**What you should do**
Below are some records. Pull every line that contains the word "none".

[Dataset excerpts]
• • •
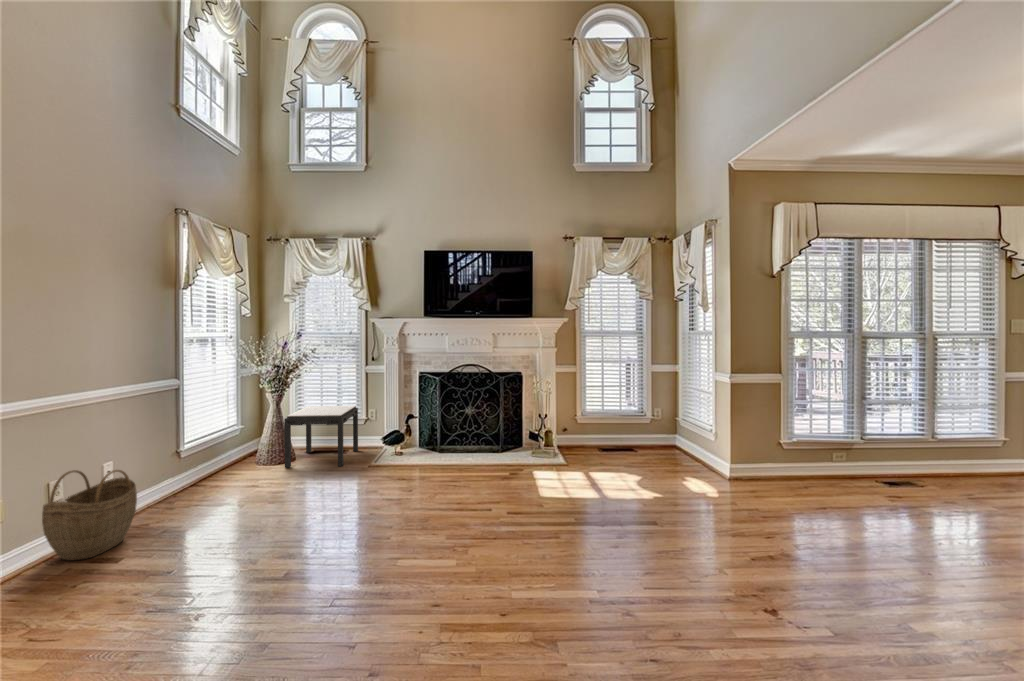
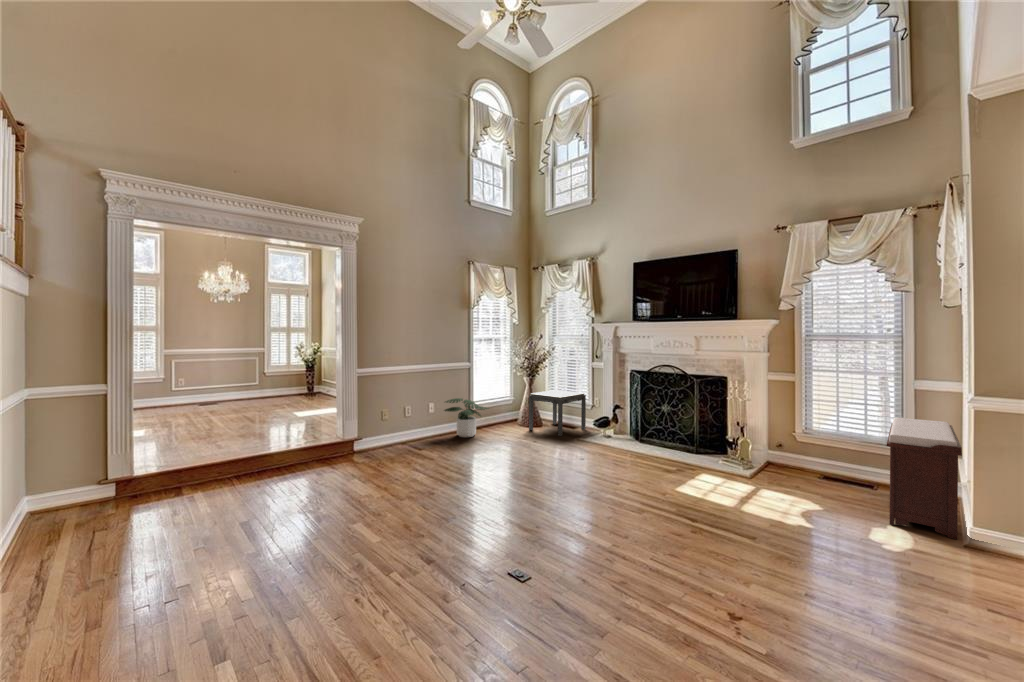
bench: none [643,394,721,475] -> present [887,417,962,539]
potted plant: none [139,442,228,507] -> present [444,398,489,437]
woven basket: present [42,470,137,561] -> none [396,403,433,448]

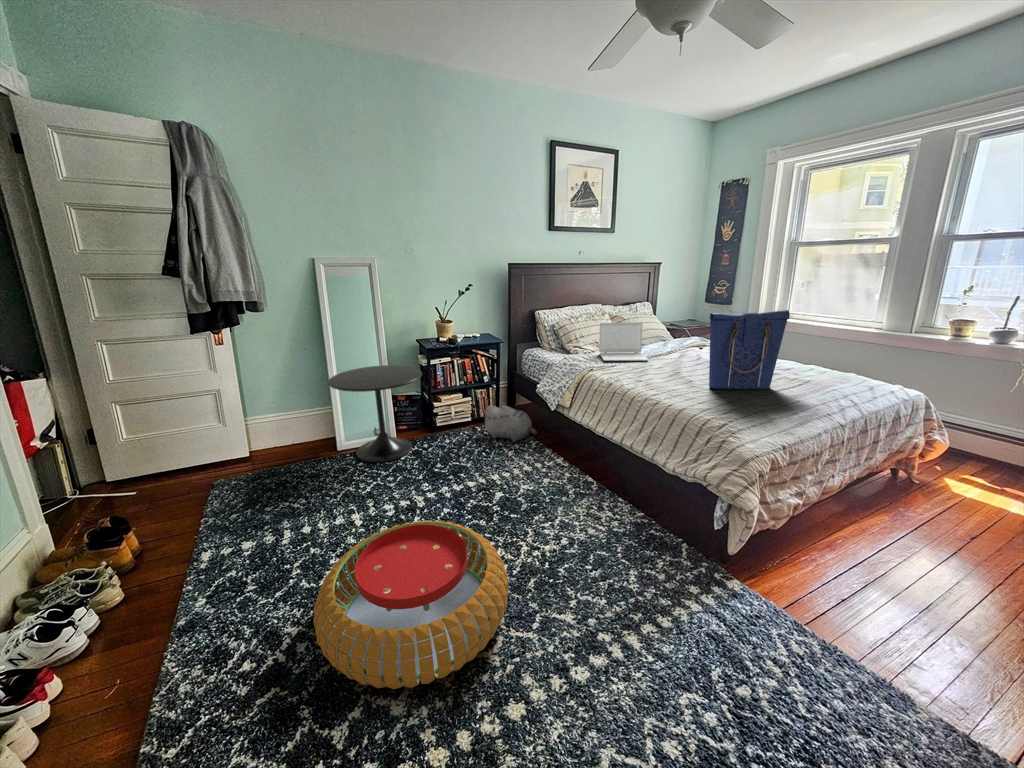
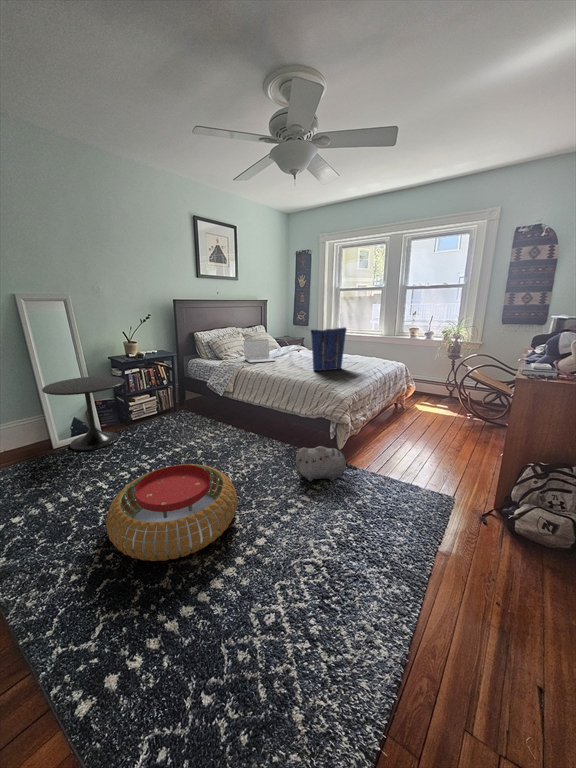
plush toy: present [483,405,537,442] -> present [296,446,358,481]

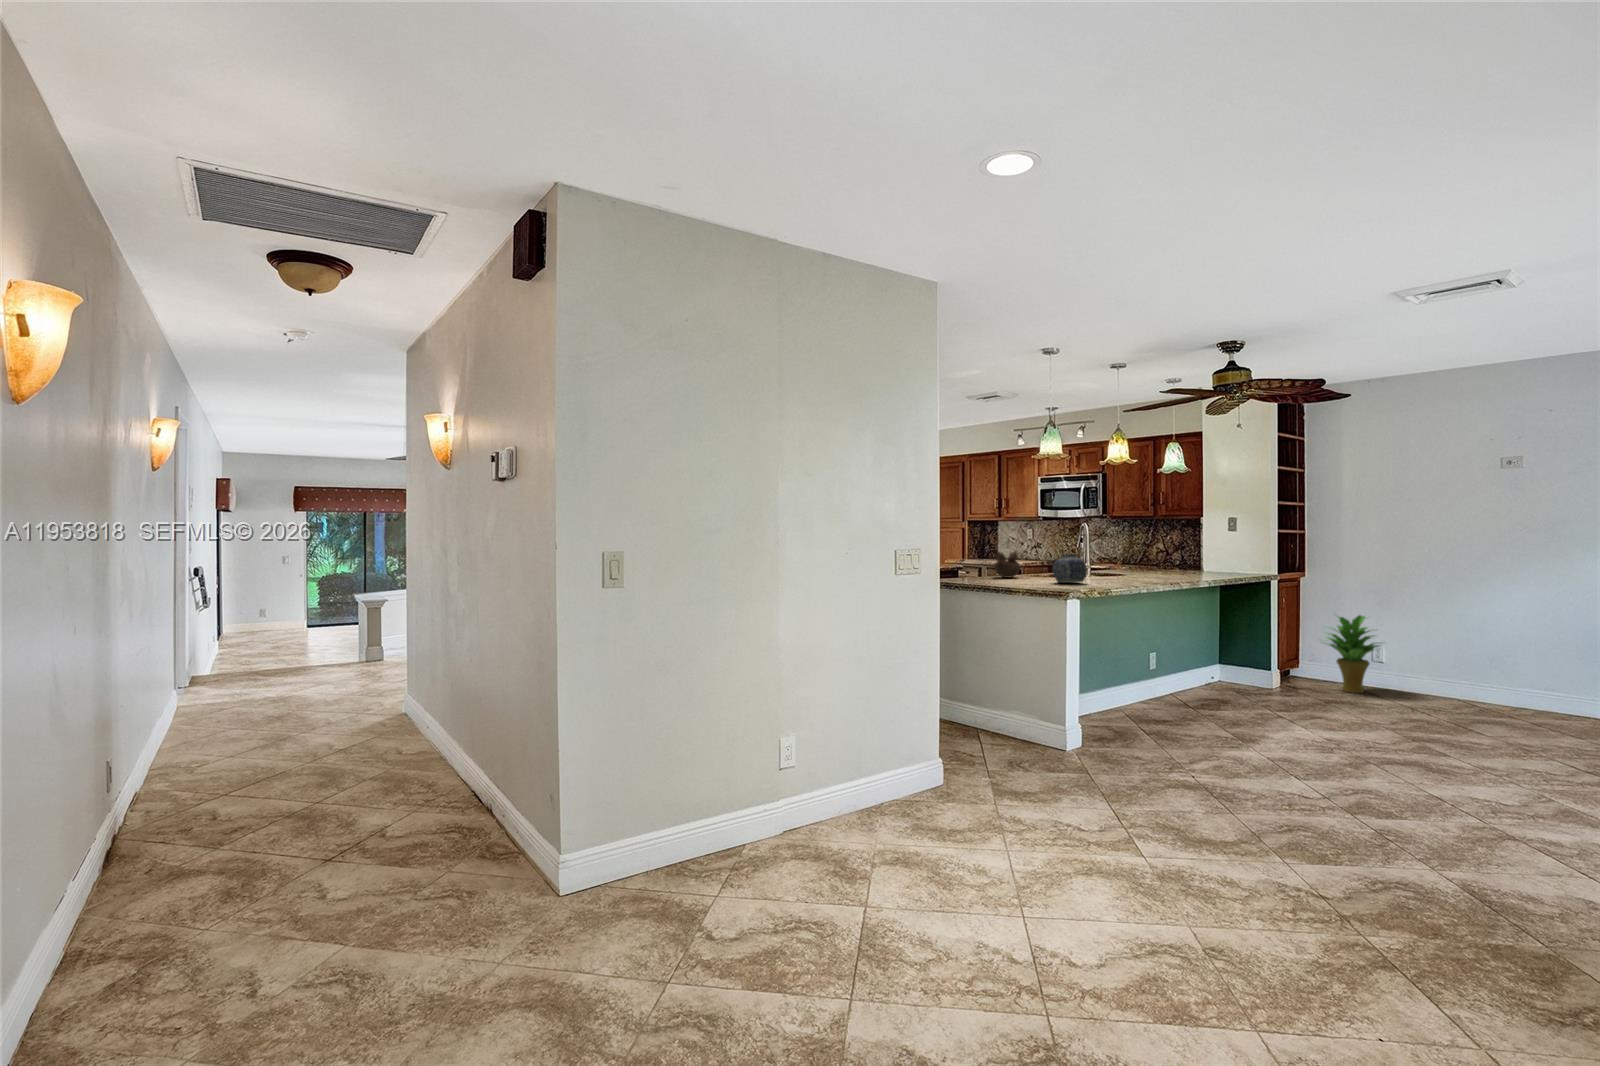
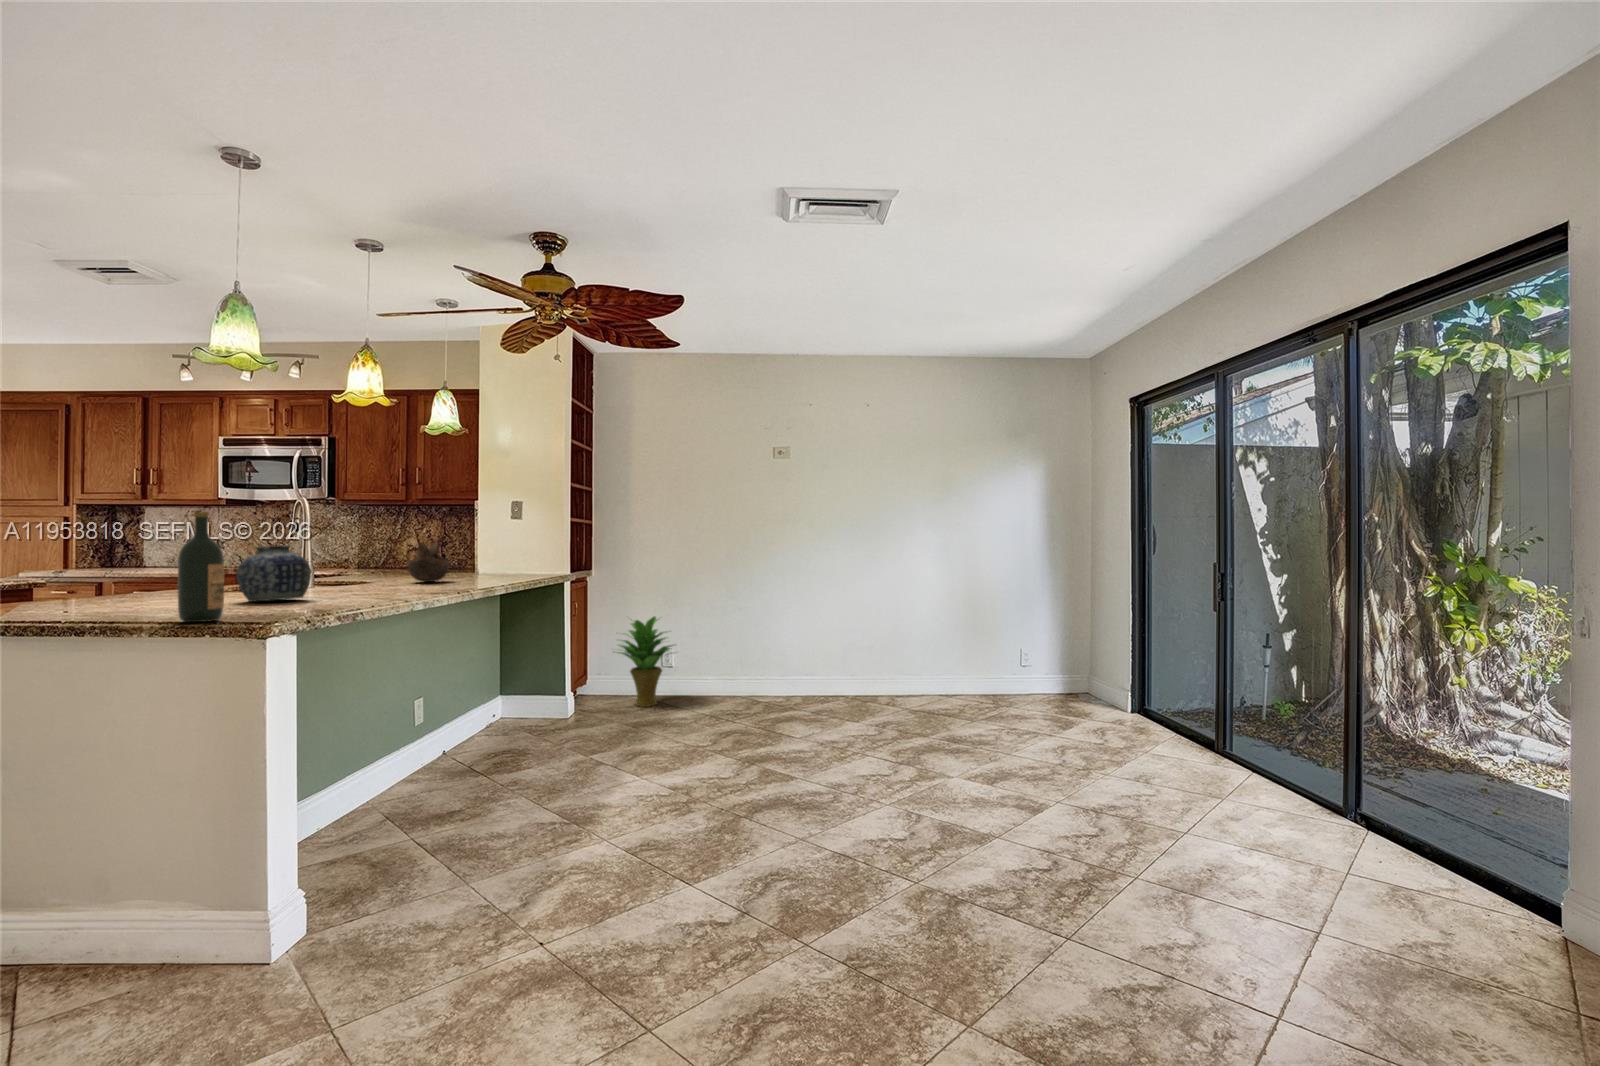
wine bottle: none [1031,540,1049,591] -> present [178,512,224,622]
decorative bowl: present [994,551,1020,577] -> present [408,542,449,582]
• • •
**Task solution**
bench: none [643,394,721,475] -> present [887,417,962,539]
potted plant: none [139,442,228,507] -> present [444,398,489,437]
woven basket: present [42,470,137,561] -> none [396,403,433,448]
wine bottle: none [1031,540,1049,591] -> present [178,512,224,622]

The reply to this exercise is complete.